I’ve had the privilege of living in Wyoming very near the fictional town where Joe lives. My grandfather was a county sheriff there and when he wasn’t sheriff he sometimes led elk hunters into the mountains, too, so this setting and story line hit very close to home. Box has the local demographic and terrain absolutely nailed. I really like that Joe is no super-hero. He’s not a good shot with a pistol, although he wields a mean shotgun. He’s good-sized if I remember right, but he doesn’t get into fist fights because he’s too laid back and peaceable. He’s a straight arrow who knows it’s his duty to enforce the game laws and the endangered species act even when he doesn’t seem to think they’re all that sensible.
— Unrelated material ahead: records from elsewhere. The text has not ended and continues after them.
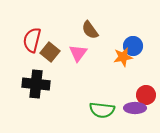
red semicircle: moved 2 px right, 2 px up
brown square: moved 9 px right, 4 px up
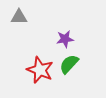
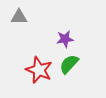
red star: moved 1 px left
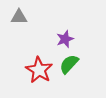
purple star: rotated 12 degrees counterclockwise
red star: rotated 8 degrees clockwise
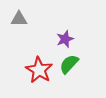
gray triangle: moved 2 px down
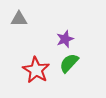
green semicircle: moved 1 px up
red star: moved 3 px left
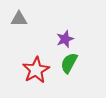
green semicircle: rotated 15 degrees counterclockwise
red star: rotated 12 degrees clockwise
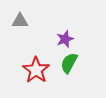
gray triangle: moved 1 px right, 2 px down
red star: rotated 8 degrees counterclockwise
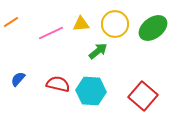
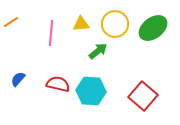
pink line: rotated 60 degrees counterclockwise
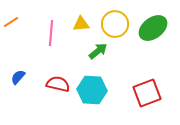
blue semicircle: moved 2 px up
cyan hexagon: moved 1 px right, 1 px up
red square: moved 4 px right, 3 px up; rotated 28 degrees clockwise
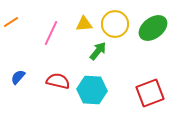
yellow triangle: moved 3 px right
pink line: rotated 20 degrees clockwise
green arrow: rotated 12 degrees counterclockwise
red semicircle: moved 3 px up
red square: moved 3 px right
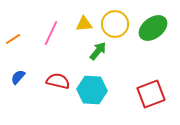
orange line: moved 2 px right, 17 px down
red square: moved 1 px right, 1 px down
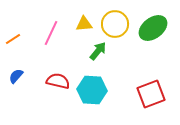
blue semicircle: moved 2 px left, 1 px up
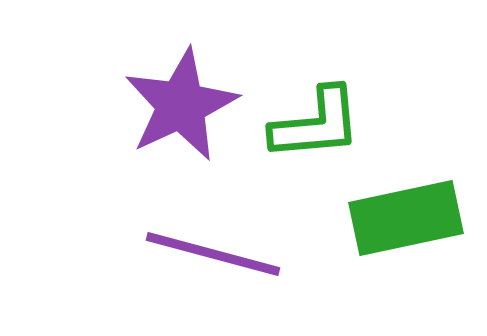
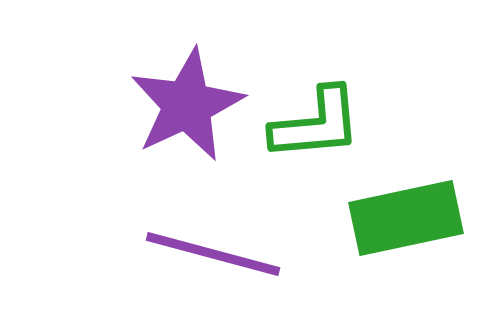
purple star: moved 6 px right
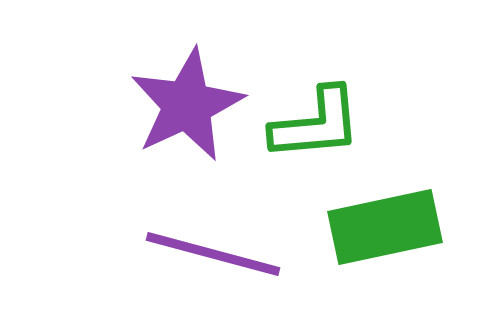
green rectangle: moved 21 px left, 9 px down
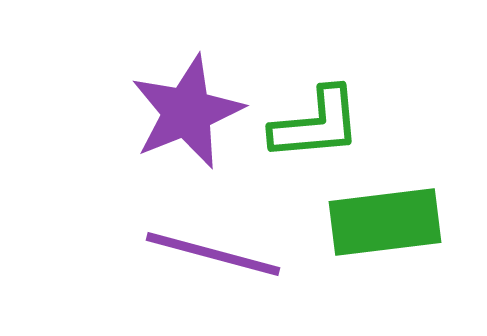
purple star: moved 7 px down; rotated 3 degrees clockwise
green rectangle: moved 5 px up; rotated 5 degrees clockwise
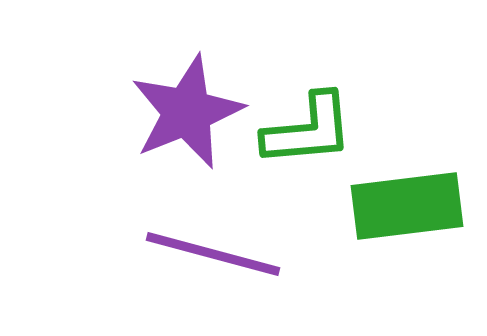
green L-shape: moved 8 px left, 6 px down
green rectangle: moved 22 px right, 16 px up
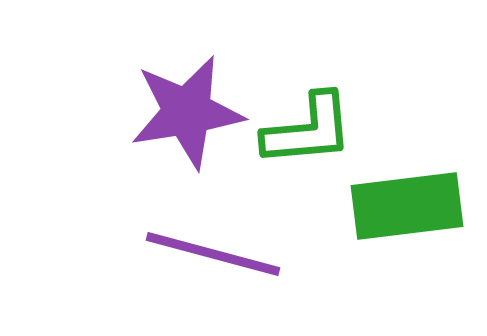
purple star: rotated 13 degrees clockwise
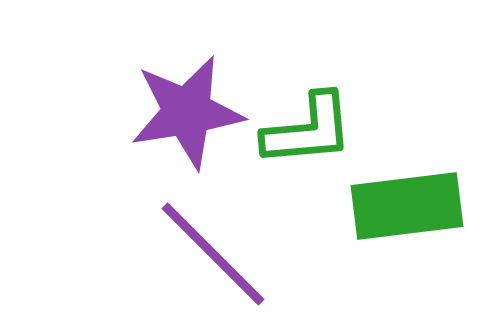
purple line: rotated 30 degrees clockwise
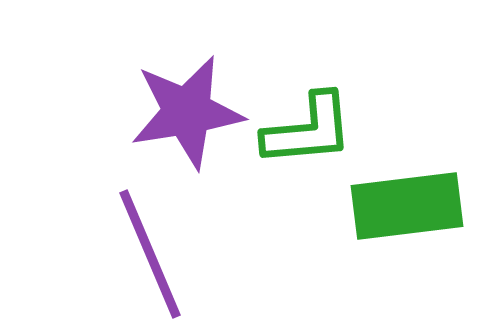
purple line: moved 63 px left; rotated 22 degrees clockwise
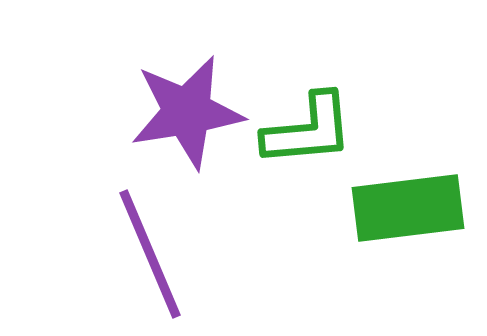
green rectangle: moved 1 px right, 2 px down
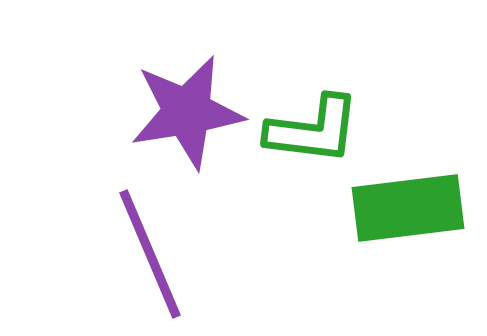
green L-shape: moved 5 px right; rotated 12 degrees clockwise
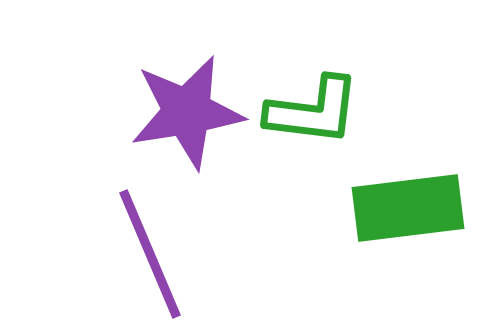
green L-shape: moved 19 px up
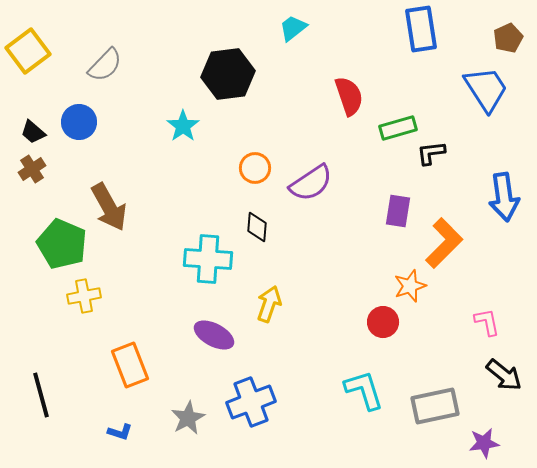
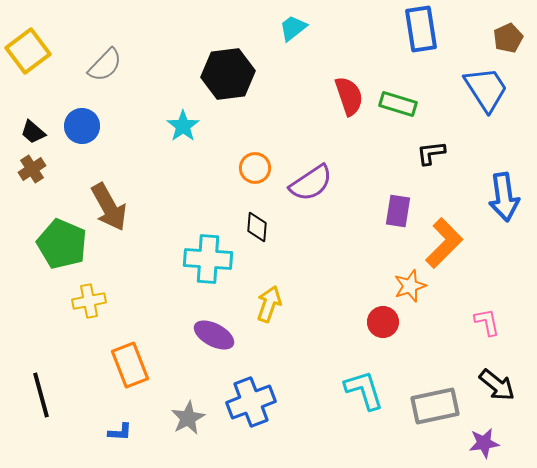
blue circle: moved 3 px right, 4 px down
green rectangle: moved 24 px up; rotated 33 degrees clockwise
yellow cross: moved 5 px right, 5 px down
black arrow: moved 7 px left, 10 px down
blue L-shape: rotated 15 degrees counterclockwise
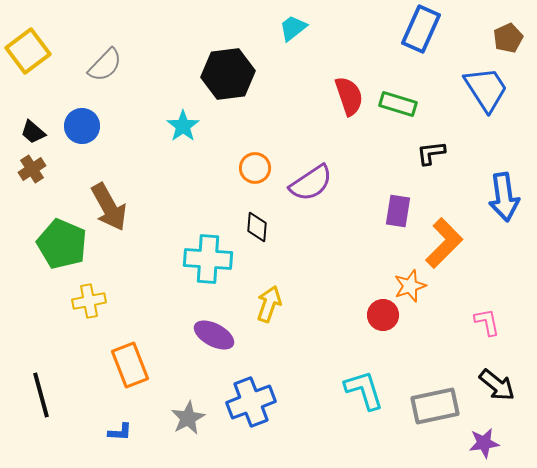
blue rectangle: rotated 33 degrees clockwise
red circle: moved 7 px up
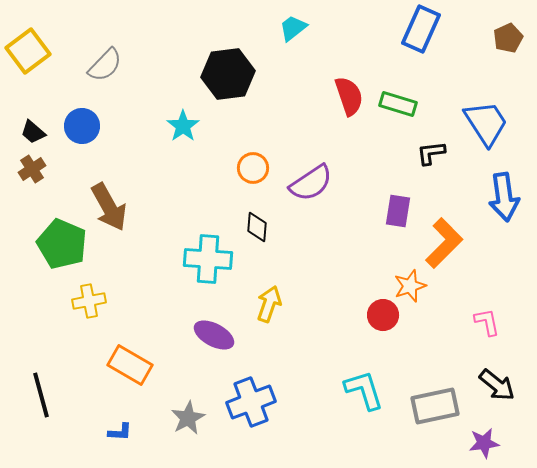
blue trapezoid: moved 34 px down
orange circle: moved 2 px left
orange rectangle: rotated 39 degrees counterclockwise
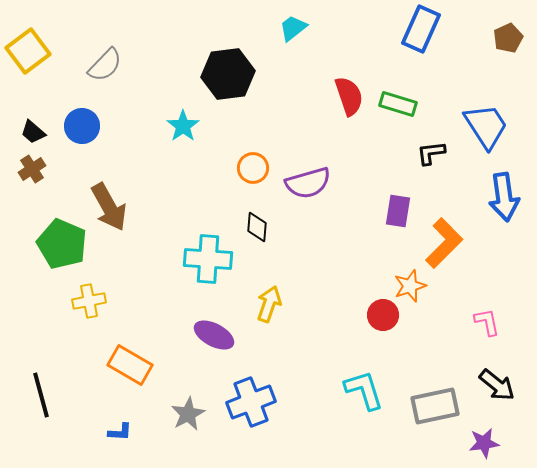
blue trapezoid: moved 3 px down
purple semicircle: moved 3 px left; rotated 18 degrees clockwise
gray star: moved 4 px up
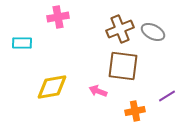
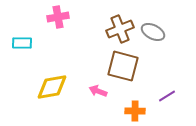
brown square: rotated 8 degrees clockwise
orange cross: rotated 12 degrees clockwise
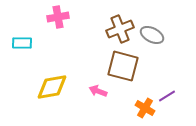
gray ellipse: moved 1 px left, 3 px down
orange cross: moved 10 px right, 3 px up; rotated 30 degrees clockwise
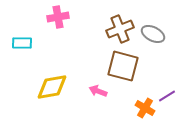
gray ellipse: moved 1 px right, 1 px up
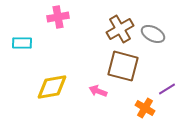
brown cross: rotated 8 degrees counterclockwise
purple line: moved 7 px up
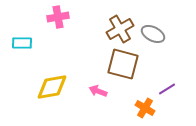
brown square: moved 2 px up
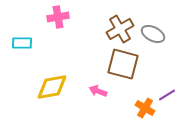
purple line: moved 6 px down
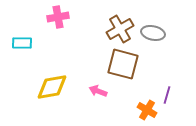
gray ellipse: moved 1 px up; rotated 15 degrees counterclockwise
purple line: rotated 42 degrees counterclockwise
orange cross: moved 2 px right, 2 px down
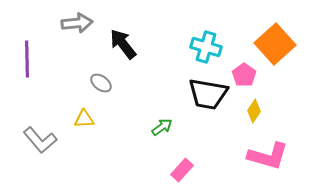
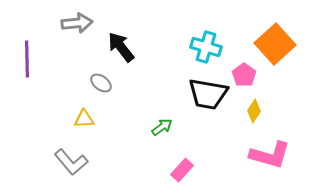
black arrow: moved 2 px left, 3 px down
gray L-shape: moved 31 px right, 22 px down
pink L-shape: moved 2 px right, 1 px up
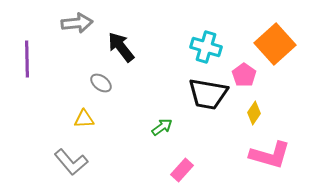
yellow diamond: moved 2 px down
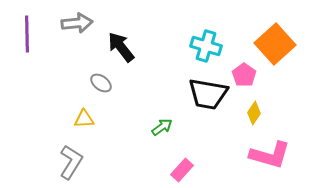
cyan cross: moved 1 px up
purple line: moved 25 px up
gray L-shape: rotated 108 degrees counterclockwise
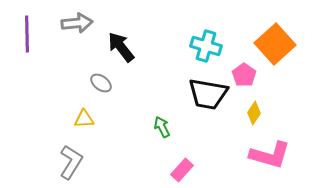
green arrow: rotated 80 degrees counterclockwise
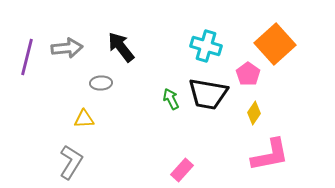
gray arrow: moved 10 px left, 25 px down
purple line: moved 23 px down; rotated 15 degrees clockwise
pink pentagon: moved 4 px right, 1 px up
gray ellipse: rotated 40 degrees counterclockwise
green arrow: moved 9 px right, 28 px up
pink L-shape: rotated 27 degrees counterclockwise
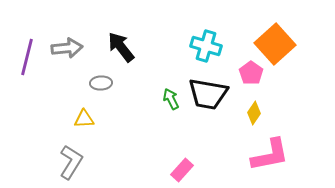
pink pentagon: moved 3 px right, 1 px up
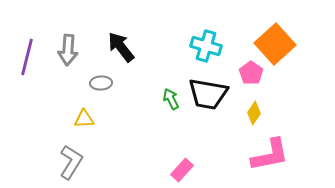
gray arrow: moved 1 px right, 2 px down; rotated 100 degrees clockwise
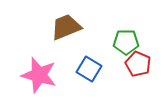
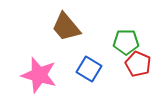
brown trapezoid: rotated 108 degrees counterclockwise
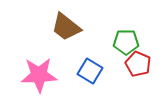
brown trapezoid: rotated 12 degrees counterclockwise
blue square: moved 1 px right, 2 px down
pink star: rotated 18 degrees counterclockwise
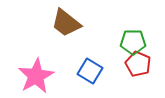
brown trapezoid: moved 4 px up
green pentagon: moved 7 px right
pink star: moved 3 px left, 1 px down; rotated 27 degrees counterclockwise
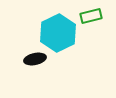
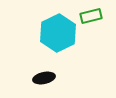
black ellipse: moved 9 px right, 19 px down
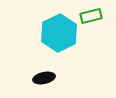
cyan hexagon: moved 1 px right
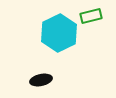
black ellipse: moved 3 px left, 2 px down
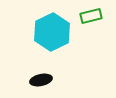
cyan hexagon: moved 7 px left, 1 px up
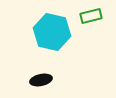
cyan hexagon: rotated 21 degrees counterclockwise
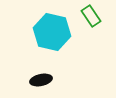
green rectangle: rotated 70 degrees clockwise
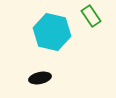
black ellipse: moved 1 px left, 2 px up
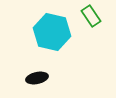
black ellipse: moved 3 px left
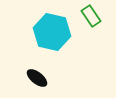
black ellipse: rotated 50 degrees clockwise
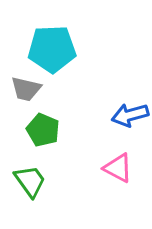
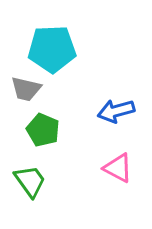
blue arrow: moved 14 px left, 4 px up
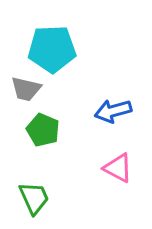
blue arrow: moved 3 px left
green trapezoid: moved 4 px right, 17 px down; rotated 12 degrees clockwise
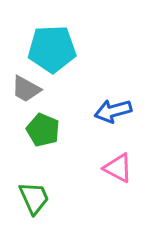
gray trapezoid: rotated 16 degrees clockwise
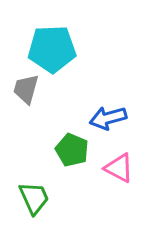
gray trapezoid: rotated 76 degrees clockwise
blue arrow: moved 5 px left, 7 px down
green pentagon: moved 29 px right, 20 px down
pink triangle: moved 1 px right
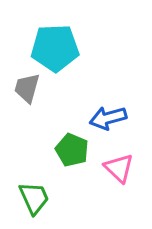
cyan pentagon: moved 3 px right, 1 px up
gray trapezoid: moved 1 px right, 1 px up
pink triangle: rotated 16 degrees clockwise
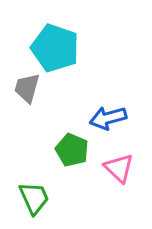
cyan pentagon: rotated 21 degrees clockwise
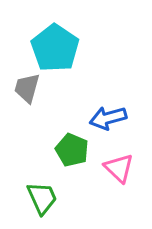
cyan pentagon: rotated 15 degrees clockwise
green trapezoid: moved 8 px right
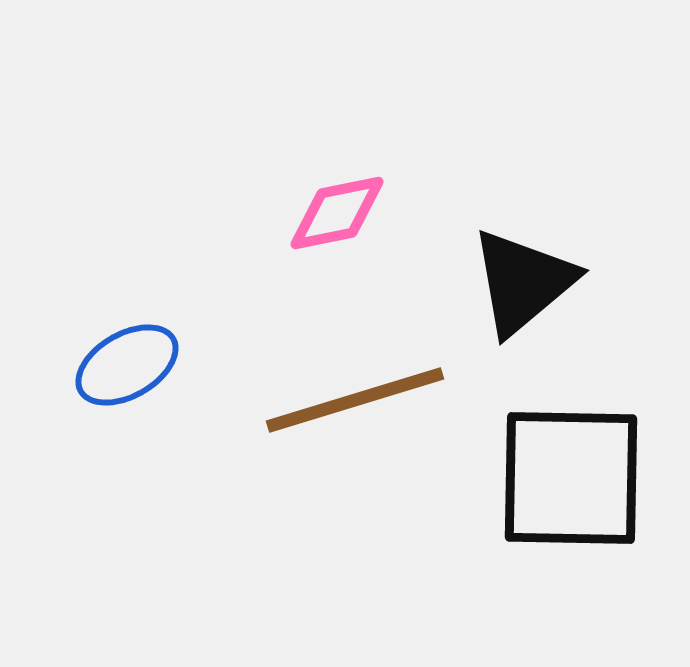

He’s just a nice guy who loves the mountains and is trying to do his job and support his family.
There’s enough action and suspense to keep you reading (or listening, as I did), yet there was a minimum of gore and no cursing at all that I recall. The only real criticism I have is the author’s decision to make the murderer a pedophile, too. It wasn’t consistent with anything else in the plot and we had plenty of reason to hate him already without that. I’ve seen other authors do that with their first book. Hey, we get it, he’s the bad guy, you don’t need that fondling and nasty language.
The narrator, David Chandler, was excellent.